After enjoying The Attenbury Emeralds so much, I had high expectations for my second experience with Walsh.
So I was a little let down just because The Late Scholar doesn’t have the same dramatic scope. It’s contained only in the present, rather than a series of tales set over decades. Less PTSD material, too. Instead the story is set in Oxford, which provides many nice callbacks to Gaudy Night, as Peter and Harriet reflect on the start of their relationship. The mystery is also similar to the one in Gaudy Night, though more hardcore — a college in tumult with rifts recently turned to murders. The controversy comes down to finances versus an ancient manuscript from the time of King Alfred, which I think is a familiar one (in broad terms) to many academic establishments.

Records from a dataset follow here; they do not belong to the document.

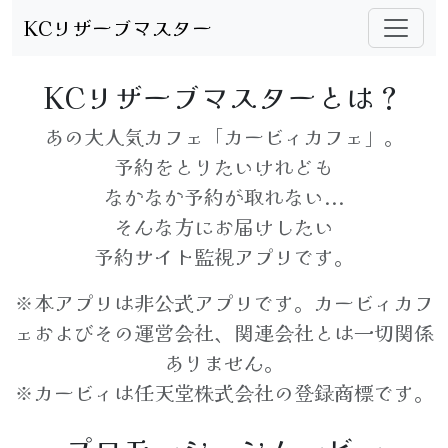
KCリザーブマスター
KCリザーブマスターとは？
あの大人気カフェ「カービィカフェ」。
予約をとりたいけれども
なかなか予約が取れない...
そんな方にお届けしたい
予約サイト監視アプリです。
※本アプリは非公式アプリです。カービィカフ
ェおよびその運営会社、関連会社とは一切関係
ありません。
※カービィは任天堂株式会社の登録商標です。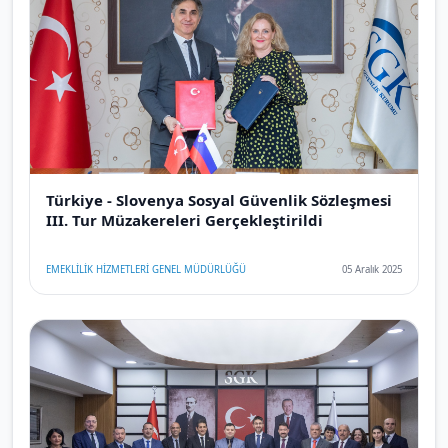
Türkiye - Slovenya Sosyal Güvenlik Sözleşmesi
III. Tur Müzakereleri Gerçekleştirildi
EMEKLİLİK HİZMETLERİ GENEL MÜDÜRLÜĞÜ
05 Aralık 2025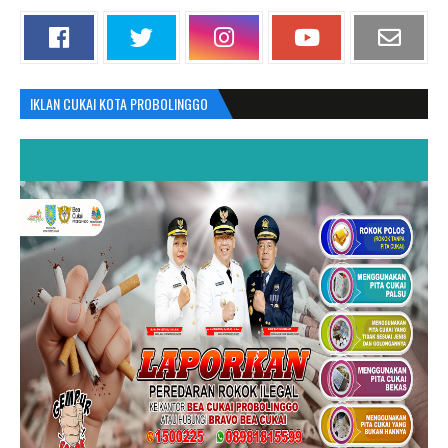
IKLAN CUKAI KOTA PROBOLINGGO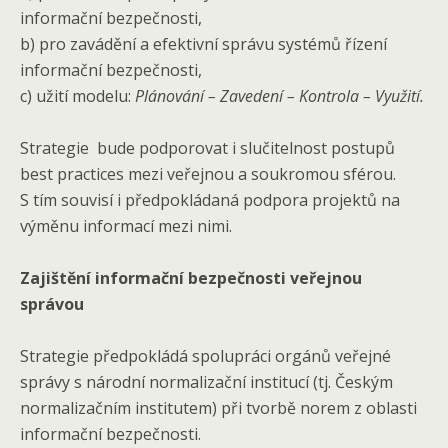
informační bezpečnosti,
b) pro zavádění a efektivní správu systémů řízení
informační bezpečnosti,
c) užití modelu:
Plánování – Zavedení – Kontrola – Využití.
Strategie bude podporovat i slučitelnost postupů
best practices mezi veřejnou a soukromou sférou.
S tím souvisí i předpokládaná podpora projektů na
výměnu informací mezi nimi.
Zajištění informační bezpečnosti veřejnou
správou
Strategie předpokládá spolupráci orgánů veřejné
správy s národní normalizační institucí (tj. Českým
normalizačním institutem) při tvorbě norem z oblasti
informační bezpečnosti.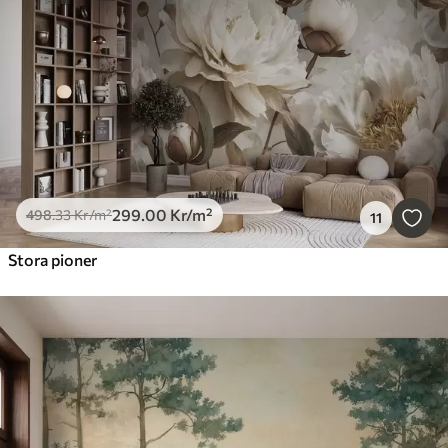
299
.00
Kr
/m²
498
.33
Kr
/m²
11
Stora pioner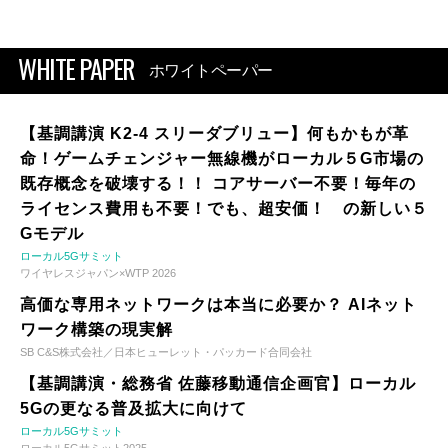
WHITE PAPER
ホワイトペーパー
【基調講演 K2-4 スリーダブリュー】何もかもが革
命！ゲームチェンジャー無線機がローカル５G市場の
既存概念を破壊する！！ コアサーバー不要！毎年の
ライセンス費用も不要！でも、超安価！ の新しい５
Gモデル
ローカル5Gサミット
ワイヤレスジャパン×WTP 2026
高価な専用ネットワークは本当に必要か？ AIネット
ワーク構築の現実解
SB C&S株式会社／日本ヒューレット・パッカード合同会社
【基調講演・総務省 佐藤移動通信企画官】ローカル
5Gの更なる普及拡大に向けて
ローカル5Gサミット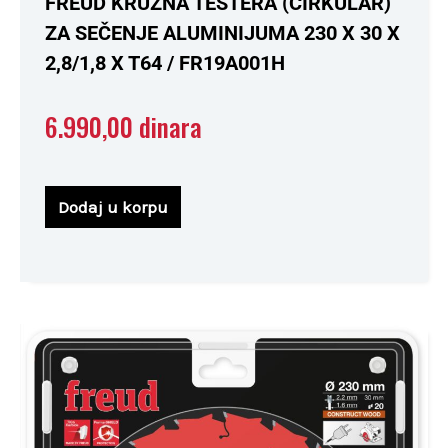
FREUD KRUŽNA TESTERA (CIRKULAR)
sa
0
ZA SEČENJE ALUMINIJUMA 230 X 30 X
od
5
2,8/1,8 X T64 / FR19A001H
6.990,00
dinara
Dodaj u korpu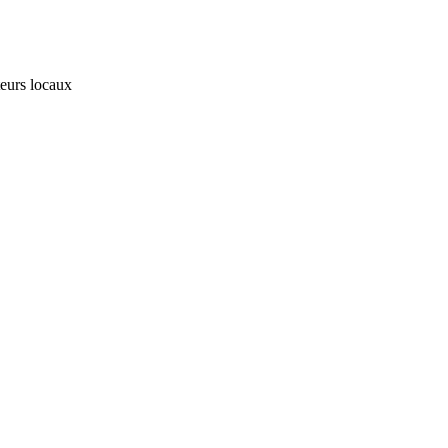
teurs locaux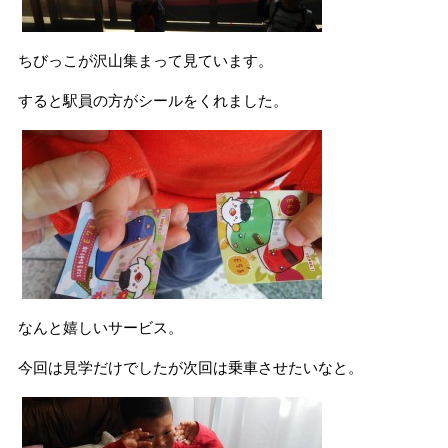
ちびっこが沢山集まって見ています。
すると駅員の方がシールをくれました。
なんと嬉しいサービス。
今回は見学だけでしたが次回は乗車させたいなと。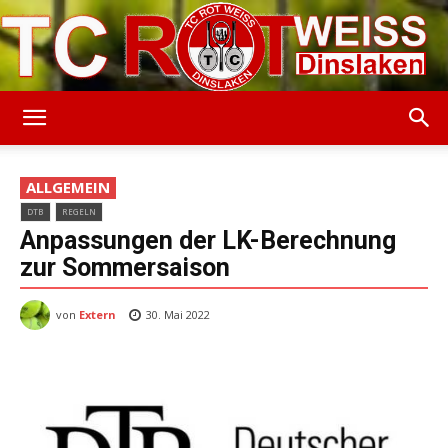
TC
ALLGEMEIN
DTB
REGELN
Rot-
Anpassungen der LK-Berechnung
zur Sommersaison
von
Extern
Weiss
30. Mai 2022
Dinslaken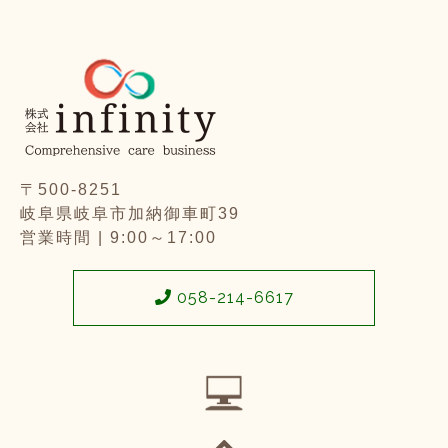
〒500-8251
岐阜県岐阜市加納御車町39
営業時間 | 9:00～17:00
058-214-6617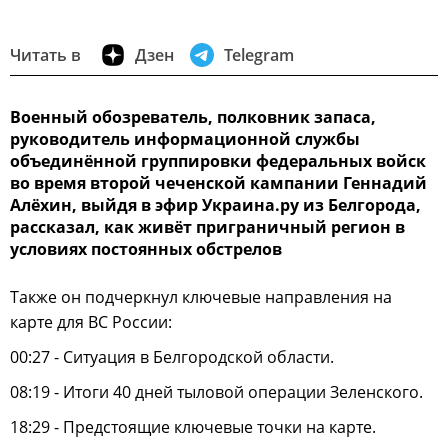
Читать в
Дзен
Telegram
Военный обозреватель, полковник запаса,
руководитель информационной службы
объединённой группировки федеральных войск
во время второй чеченской кампании Геннадий
Алёхин, выйдя в эфир Украина.ру из Белгорода,
рассказал, как живёт приграничный регион в
условиях постоянных обстрелов
Также он подчеркнул ключевые направления на
карте для ВС России:
00:27 - Ситуация в Белгородской области.
08:19 - Итоги 40 дней тыловой операции Зеленского.
18:29 - Предстоящие ключевые точки на карте.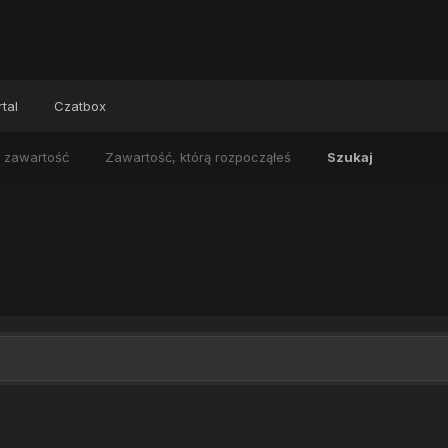
tal
Czatbox
 zawartość
Zawartość, którą rozpocząłeś
Szukaj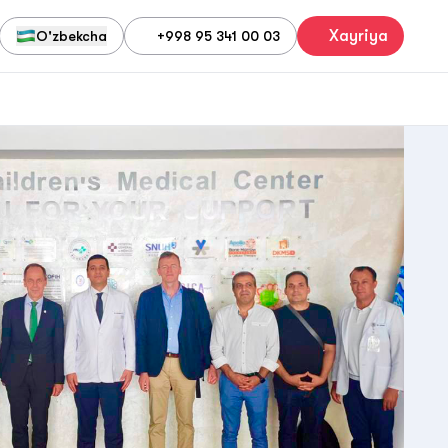
Xayriya
O'zbekcha
+998 95 341 00 03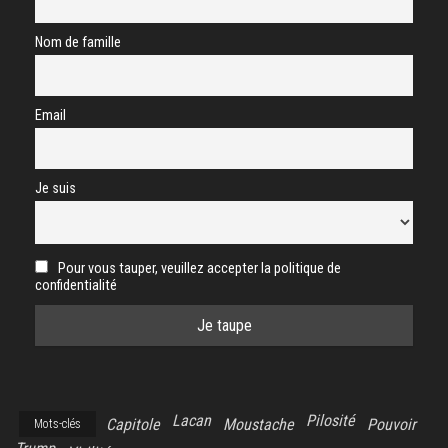
Nom de famille
Email
Je suis
Pour vous tauper, veuillez accepter la politique de
confidentialité
Lacan
Pilosité
Capitole
Moustache
Pouvoir
Mots-clés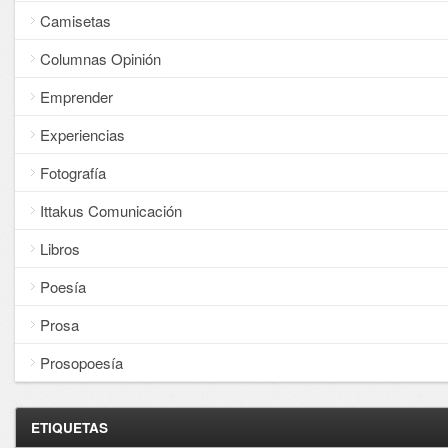
Camisetas
Columnas Opinión
Emprender
Experiencias
Fotografía
Ittakus Comunicación
Libros
Poesía
Prosa
Prosopoesía
ETIQUETAS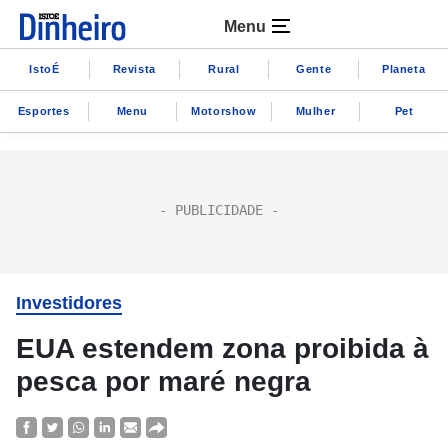
Menu
IstoÉ
Revista
Rural
Gente
Planeta
Esportes
Menu
Motorshow
Mulher
Pet
Investidores
EUA estendem zona proibida à
pesca por maré negra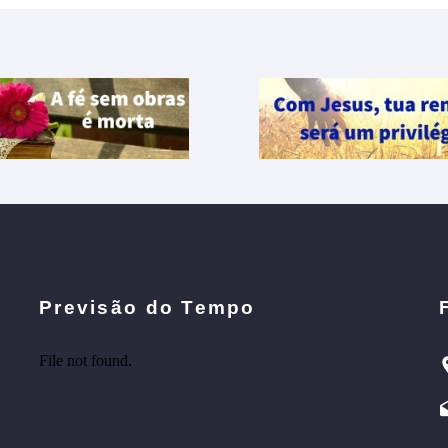
Previsão do Tempo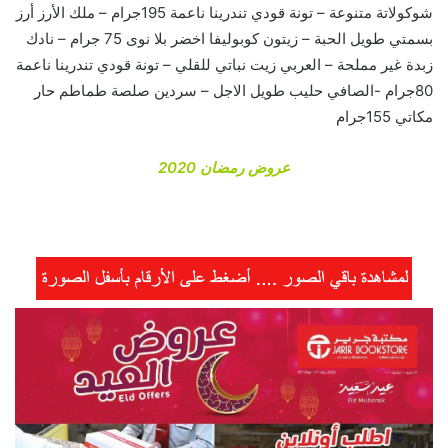
شوكولاتة متنوعة – تونة قودي تندرينا ناعمة 195جرام – ملك الأرز أرز
بسمتي طويل الحبة – زيتون كوبوليفا اخضر بلا نوى 75 جرام – نادك
زبدة غير مملحة – العربي زيت نباتي للقلي – تونة قودي تندرينا ناعمة
80جرام -الصافي حليب طويل الاجل – سردين صلصة طماطم حار
مكاتي 155جرام
عروض رمضان 2020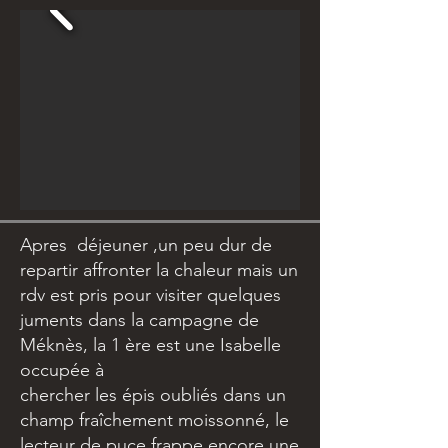
Apres déjeuner ,un peu dur de
repartir affronter la chaleur mais un
rdv est pris pour visiter quelques
juments dans la campagne de
Méknès, la 1 ère est une Isabelle
occupée à
chercher les épis oubliés dans un
champ fraîchement moissonné, le
lecteur de puce frappe encore une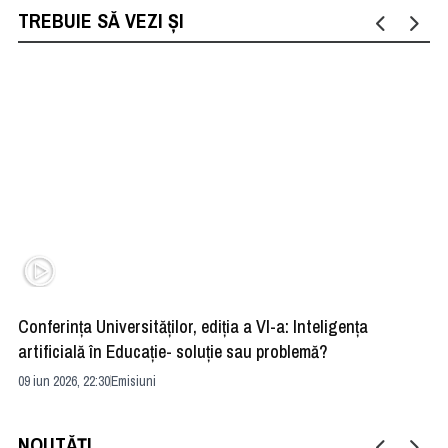
TREBUIE SĂ VEZI ȘI
Conferința Universităților, ediția a VI-a: Inteligența
”R
artificială în Educație- soluție sau problemă?
ad
09 iun 2026, 22:30
Emisiuni
04 
NOUTĂȚI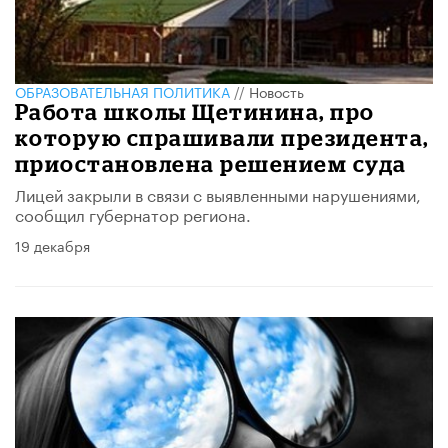
ОБРАЗОВАТЕЛЬНАЯ ПОЛИТИКА
//
Новость
Работа школы Щетинина, про
которую спрашивали президента,
приостановлена решением суда
Лицей закрыли в связи с выявленными нарушениями,
сообщил губернатор региона.
19 декабря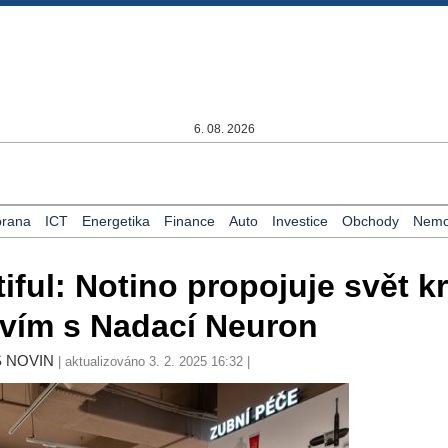
6. 08. 2026
rana
ICT
Energetika
Finance
Auto
Investice
Obchody
Nemov
iful: Notino propojuje svět k
tvím s Nadací Neuron
S NOVIN
| aktualizováno 3. 2. 2025 16:32 |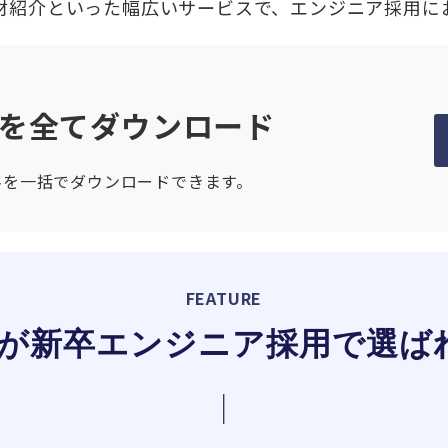
材紹介といった幅広いサービスで、エンジニア採用に
を全てダウンロード
料を一括でダウンロードできます。
FEATURE
が新卒エンジニア採用で選ば
｜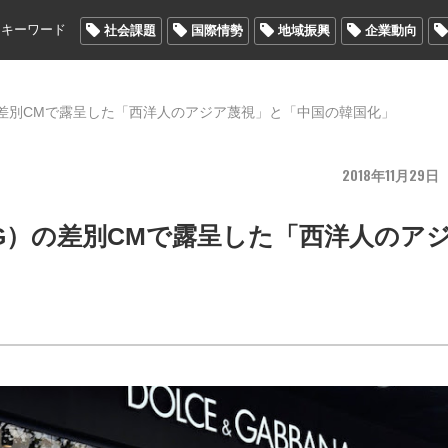
メキーワード
社会課題
国際情勢
地域振興
企業動向
の差別CMで露呈した「西洋人のアジア蔑視」と「中国の韓国化」
2018
11
29
G）の差別CMで露呈した「西洋人のア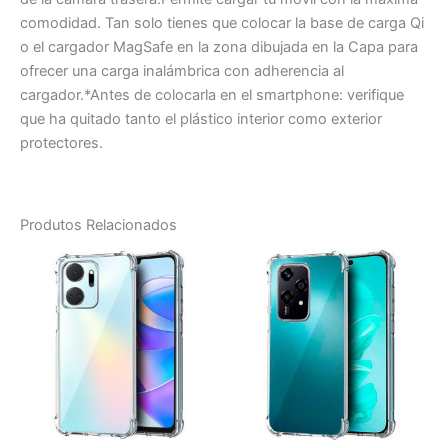
comodidad. Tan solo tienes que colocar la base de carga Qi
o el cargador MagSafe en la zona dibujada en la Capa para
ofrecer una carga inalámbrica con adherencia al
cargador.*Antes de colocarla en el smartphone: verifique
que ha quitado tanto el plástico interior como exterior
protectores.
Produtos Relacionados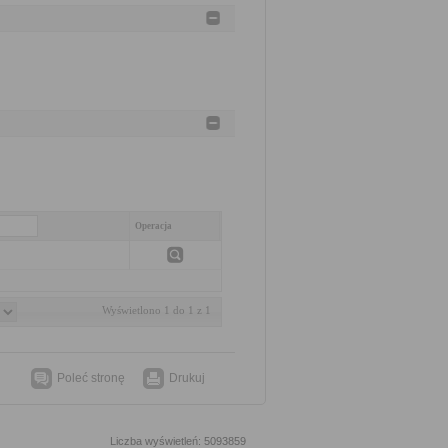
Operacja
Wyświetlono 1 do 1 z 1
Poleć stronę
Drukuj
Liczba wyświetleń: 5093859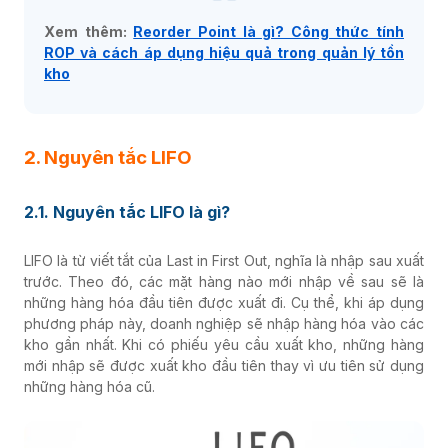
Xem thêm:
Reorder Point là gì? Công thức tính
ROP và cách áp dụng hiệu quả trong quản lý tồn
kho
2. Nguyên tắc LIFO
2.1. Nguyên tắc LIFO là gì?
LIFO là từ viết tắt của Last in First Out, nghĩa là nhập sau xuất
trước. T
heo đó, các mặt hàng nào mới nhập về sau sẽ là
những hàng hóa đầu tiên được xuất đi.
Cụ thể, khi áp dụng
phương pháp này, doanh nghiệp sẽ nhập hàng hóa vào các
kho gần nhất. Khi có phiếu yêu cầu xuất kho, những hàng
mới nhập sẽ được xuất kho đầu tiên thay vì ưu tiên sử dụng
những hàng hóa cũ.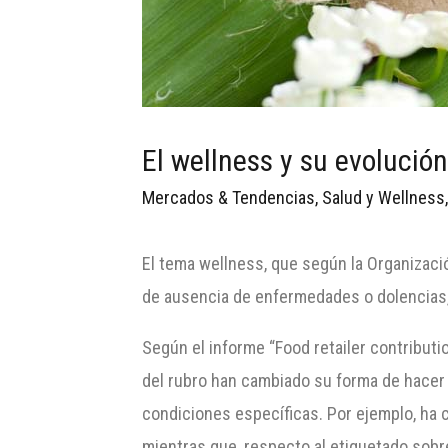
El wellness y su evolució
Mercados & Tendencias
,
Salud y Wellness
El tema wellness, que según la Organizació
de ausencia de enfermedades o dolencias,
Según el informe “Food retailer contribut
del rubro han cambiado su forma de hacer
condiciones específicas. Por ejemplo, ha 
mientras que, respecto al etiquetado sobr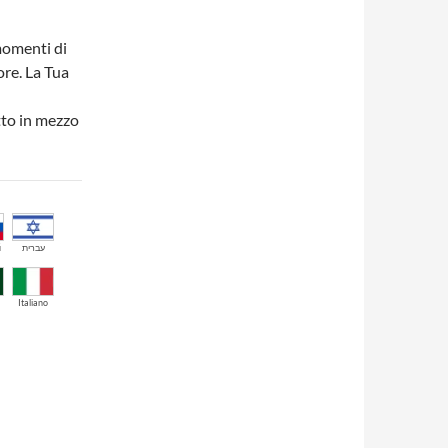
momenti di
ore. La Tua
to in mezzo
й
עברית
Italiano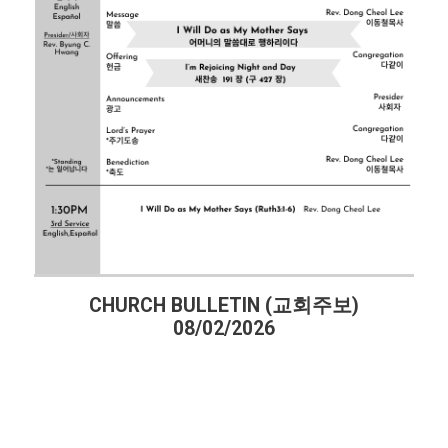
회주보)
CHURCH BULLETIN (교회주보)
07/26/2026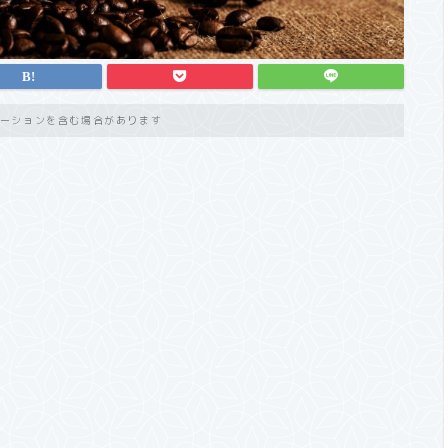
ーションを含む場合があります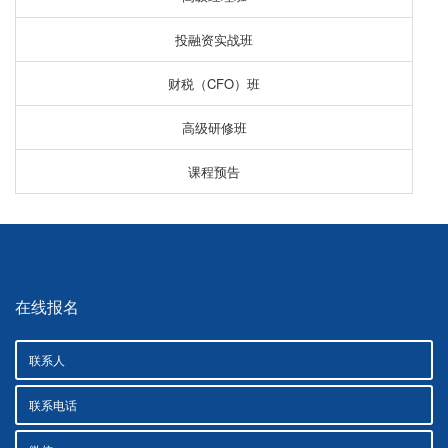
投融资实战班
财税（CFO）班
高级研修班
课程预告
在线报名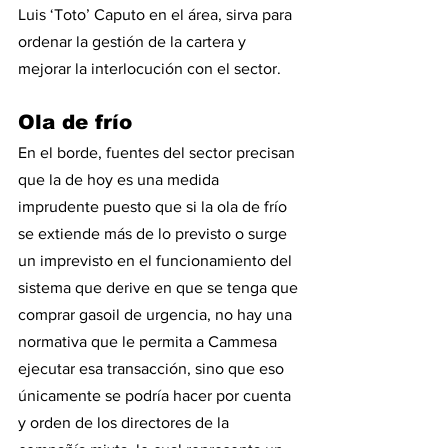
Luis ‘Toto’ Caputo en el área, sirva para 
ordenar la gestión de la cartera y 
mejorar la interlocución con el sector.
Ola de frío
En el borde, fuentes del sector precisan 
que la de hoy es una medida 
imprudente puesto que si la ola de frío 
se extiende más de lo previsto o surge 
un imprevisto en el funcionamiento del 
sistema que derive en que se tenga que 
comprar gasoil de urgencia, no hay una 
normativa que le permita a Cammesa 
ejecutar esa transacción, sino que eso 
únicamente se podría hacer por cuenta 
y orden de los directores de la 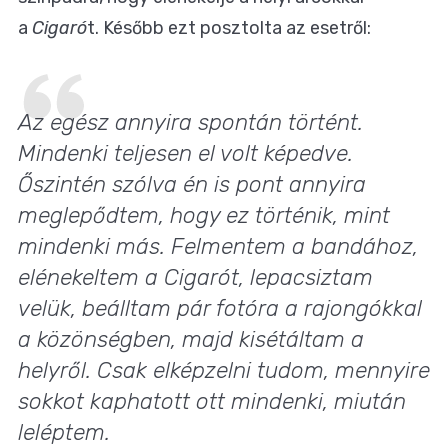
a
Cigaró
t. Később ezt posztolta az esetről:
Az egész annyira spontán történt.
Mindenki teljesen el volt képedve.
Őszintén szólva én is pont annyira
meglepődtem, hogy ez történik, mint
mindenki más. Felmentem a bandához,
elénekeltem a Cigarót, lepacsiztam
velük, beálltam pár fotóra a rajongókkal
a közönségben, majd kisétáltam a
helyről. Csak elképzelni tudom, mennyire
sokkot kaphatott ott mindenki, miután
leléptem.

As with Gaudy Night, the weak point of this book is the introduction of too many similar characters, even of the same gender, who hold slightly different opinions and different roles in the controversy/mystery. I had to look back a few times to remind myself who was who and how they were introduced.
Apart from the mystery and their reminiscenes, there were a few other subjects relating to the Wimsey family, such as where their sons (and Bunter’s son) will go to university, and Peter’s beloved mother in increasingly fragile health.
I did enjoy this book and read it quickly, unwilling to put it down, but it just wasn’t as memorable for me as The Attenbury Emeralds. I am, however, looking forward to the arrival of Thrones, Dominations.